# THE PROBLEM
Turn the material below, from its first line through the line containing "12 h 58 min", into a numbered list, omitting any blank lines.

# RECORDS PROVIDED

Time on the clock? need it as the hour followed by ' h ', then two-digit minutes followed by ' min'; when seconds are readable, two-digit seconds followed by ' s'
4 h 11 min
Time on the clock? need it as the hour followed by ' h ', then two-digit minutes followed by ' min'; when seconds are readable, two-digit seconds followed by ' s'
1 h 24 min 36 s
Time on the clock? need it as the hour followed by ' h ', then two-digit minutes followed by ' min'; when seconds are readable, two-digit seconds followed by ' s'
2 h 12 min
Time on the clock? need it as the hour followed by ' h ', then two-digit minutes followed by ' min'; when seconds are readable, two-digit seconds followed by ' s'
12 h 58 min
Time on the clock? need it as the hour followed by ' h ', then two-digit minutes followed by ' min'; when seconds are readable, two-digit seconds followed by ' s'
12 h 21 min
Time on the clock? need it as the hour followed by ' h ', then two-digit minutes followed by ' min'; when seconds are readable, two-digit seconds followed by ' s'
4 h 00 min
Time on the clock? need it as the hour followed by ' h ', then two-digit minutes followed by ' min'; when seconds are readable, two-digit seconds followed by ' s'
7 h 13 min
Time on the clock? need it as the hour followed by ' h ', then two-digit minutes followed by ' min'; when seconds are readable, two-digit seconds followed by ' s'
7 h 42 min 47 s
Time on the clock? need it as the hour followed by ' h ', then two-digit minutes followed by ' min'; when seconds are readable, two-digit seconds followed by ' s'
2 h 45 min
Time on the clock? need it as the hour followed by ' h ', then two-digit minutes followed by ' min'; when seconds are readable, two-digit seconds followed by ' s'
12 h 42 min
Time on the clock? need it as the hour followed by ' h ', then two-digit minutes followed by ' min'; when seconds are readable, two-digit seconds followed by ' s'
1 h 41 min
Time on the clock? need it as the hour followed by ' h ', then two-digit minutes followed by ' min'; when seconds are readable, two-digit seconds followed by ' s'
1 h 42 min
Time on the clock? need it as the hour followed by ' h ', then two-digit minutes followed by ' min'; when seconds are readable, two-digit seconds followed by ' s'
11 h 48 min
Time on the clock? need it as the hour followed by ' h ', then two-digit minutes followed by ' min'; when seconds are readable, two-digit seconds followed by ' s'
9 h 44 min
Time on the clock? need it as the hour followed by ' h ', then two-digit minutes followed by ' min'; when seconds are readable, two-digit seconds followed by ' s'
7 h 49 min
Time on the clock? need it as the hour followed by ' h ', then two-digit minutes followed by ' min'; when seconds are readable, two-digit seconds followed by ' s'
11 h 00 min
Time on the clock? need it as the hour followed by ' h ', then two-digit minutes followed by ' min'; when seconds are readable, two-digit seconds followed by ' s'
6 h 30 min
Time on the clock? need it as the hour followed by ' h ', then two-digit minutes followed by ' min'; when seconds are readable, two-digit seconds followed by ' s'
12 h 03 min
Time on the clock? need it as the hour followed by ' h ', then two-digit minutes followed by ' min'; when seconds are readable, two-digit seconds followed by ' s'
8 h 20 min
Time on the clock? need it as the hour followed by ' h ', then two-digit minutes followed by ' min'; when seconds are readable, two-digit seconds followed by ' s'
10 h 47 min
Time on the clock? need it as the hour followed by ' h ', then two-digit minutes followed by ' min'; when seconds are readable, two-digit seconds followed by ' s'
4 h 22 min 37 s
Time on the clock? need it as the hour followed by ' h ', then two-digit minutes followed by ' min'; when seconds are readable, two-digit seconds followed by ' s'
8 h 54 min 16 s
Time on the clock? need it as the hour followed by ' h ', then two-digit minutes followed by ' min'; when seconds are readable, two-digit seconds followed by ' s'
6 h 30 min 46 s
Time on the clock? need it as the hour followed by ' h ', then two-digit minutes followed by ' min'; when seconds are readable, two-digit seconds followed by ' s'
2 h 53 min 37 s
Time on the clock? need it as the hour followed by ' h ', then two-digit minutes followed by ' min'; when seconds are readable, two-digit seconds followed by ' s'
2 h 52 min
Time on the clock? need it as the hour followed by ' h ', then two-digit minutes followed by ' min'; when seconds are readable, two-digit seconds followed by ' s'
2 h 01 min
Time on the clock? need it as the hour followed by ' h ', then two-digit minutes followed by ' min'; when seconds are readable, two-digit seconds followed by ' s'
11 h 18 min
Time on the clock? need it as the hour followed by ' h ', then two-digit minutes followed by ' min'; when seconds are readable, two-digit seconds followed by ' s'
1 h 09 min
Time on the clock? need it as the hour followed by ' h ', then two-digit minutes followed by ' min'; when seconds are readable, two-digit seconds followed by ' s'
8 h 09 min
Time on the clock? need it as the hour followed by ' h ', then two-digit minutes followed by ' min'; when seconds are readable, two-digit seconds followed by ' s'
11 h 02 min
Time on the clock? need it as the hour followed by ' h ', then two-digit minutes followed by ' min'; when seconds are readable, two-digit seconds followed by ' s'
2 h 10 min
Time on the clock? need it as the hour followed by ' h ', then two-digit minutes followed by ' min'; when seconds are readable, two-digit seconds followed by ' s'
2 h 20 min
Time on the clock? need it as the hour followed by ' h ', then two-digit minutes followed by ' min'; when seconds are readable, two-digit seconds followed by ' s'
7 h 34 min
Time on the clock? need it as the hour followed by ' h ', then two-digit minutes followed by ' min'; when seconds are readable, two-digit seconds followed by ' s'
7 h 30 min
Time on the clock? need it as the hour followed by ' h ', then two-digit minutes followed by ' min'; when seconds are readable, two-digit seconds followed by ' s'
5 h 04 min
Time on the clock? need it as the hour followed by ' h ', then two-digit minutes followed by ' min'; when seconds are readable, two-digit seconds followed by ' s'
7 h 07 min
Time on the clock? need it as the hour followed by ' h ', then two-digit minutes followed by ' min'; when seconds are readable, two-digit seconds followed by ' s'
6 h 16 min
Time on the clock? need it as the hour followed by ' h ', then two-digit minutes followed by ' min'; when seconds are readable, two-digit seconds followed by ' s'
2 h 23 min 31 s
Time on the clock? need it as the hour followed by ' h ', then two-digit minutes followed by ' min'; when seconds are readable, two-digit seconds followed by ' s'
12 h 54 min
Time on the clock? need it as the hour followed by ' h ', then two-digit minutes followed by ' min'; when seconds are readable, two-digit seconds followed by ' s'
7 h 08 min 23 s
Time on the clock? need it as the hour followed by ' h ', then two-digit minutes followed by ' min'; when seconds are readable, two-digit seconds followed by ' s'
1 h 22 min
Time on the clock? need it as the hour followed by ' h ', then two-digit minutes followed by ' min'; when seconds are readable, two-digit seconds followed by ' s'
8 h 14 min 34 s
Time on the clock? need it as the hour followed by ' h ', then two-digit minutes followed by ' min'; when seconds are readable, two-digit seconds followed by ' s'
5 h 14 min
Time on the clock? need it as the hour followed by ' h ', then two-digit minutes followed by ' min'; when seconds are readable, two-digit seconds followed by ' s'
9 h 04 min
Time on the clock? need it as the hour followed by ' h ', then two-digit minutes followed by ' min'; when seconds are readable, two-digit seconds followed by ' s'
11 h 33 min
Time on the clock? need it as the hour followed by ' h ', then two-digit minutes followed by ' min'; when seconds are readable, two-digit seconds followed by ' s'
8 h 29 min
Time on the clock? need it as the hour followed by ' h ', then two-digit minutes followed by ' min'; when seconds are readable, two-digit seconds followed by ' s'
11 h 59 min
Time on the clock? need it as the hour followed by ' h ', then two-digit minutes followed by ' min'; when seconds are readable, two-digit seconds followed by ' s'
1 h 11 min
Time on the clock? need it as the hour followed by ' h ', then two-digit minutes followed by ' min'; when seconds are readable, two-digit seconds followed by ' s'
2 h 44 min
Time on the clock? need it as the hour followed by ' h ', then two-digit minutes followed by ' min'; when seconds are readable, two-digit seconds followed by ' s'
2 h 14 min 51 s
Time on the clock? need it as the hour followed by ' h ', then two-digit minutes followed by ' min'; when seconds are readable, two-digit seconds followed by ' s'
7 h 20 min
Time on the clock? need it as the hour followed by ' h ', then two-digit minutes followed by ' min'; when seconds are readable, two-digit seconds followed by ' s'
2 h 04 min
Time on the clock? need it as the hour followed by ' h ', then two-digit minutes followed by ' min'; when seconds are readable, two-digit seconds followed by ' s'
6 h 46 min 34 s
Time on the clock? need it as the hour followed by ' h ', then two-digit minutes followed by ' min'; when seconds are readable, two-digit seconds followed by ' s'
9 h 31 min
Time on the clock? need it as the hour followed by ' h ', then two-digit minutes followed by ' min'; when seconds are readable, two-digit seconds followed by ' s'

# ANSWER TO THE TASK
1. Time on the clock? need it as the hour followed by ' h ', then two-digit minutes followed by ' min'; when seconds are readable, two-digit seconds followed by ' s'
2. 4 h 11 min
3. Time on the clock? need it as the hour followed by ' h ', then two-digit minutes followed by ' min'; when seconds are readable, two-digit seconds followed by ' s'
4. 1 h 24 min 36 s
5. Time on the clock? need it as the hour followed by ' h ', then two-digit minutes followed by ' min'; when seconds are readable, two-digit seconds followed by ' s'
6. 2 h 12 min
7. Time on the clock? need it as the hour followed by ' h ', then two-digit minutes followed by ' min'; when seconds are readable, two-digit seconds followed by ' s'
8. 12 h 58 min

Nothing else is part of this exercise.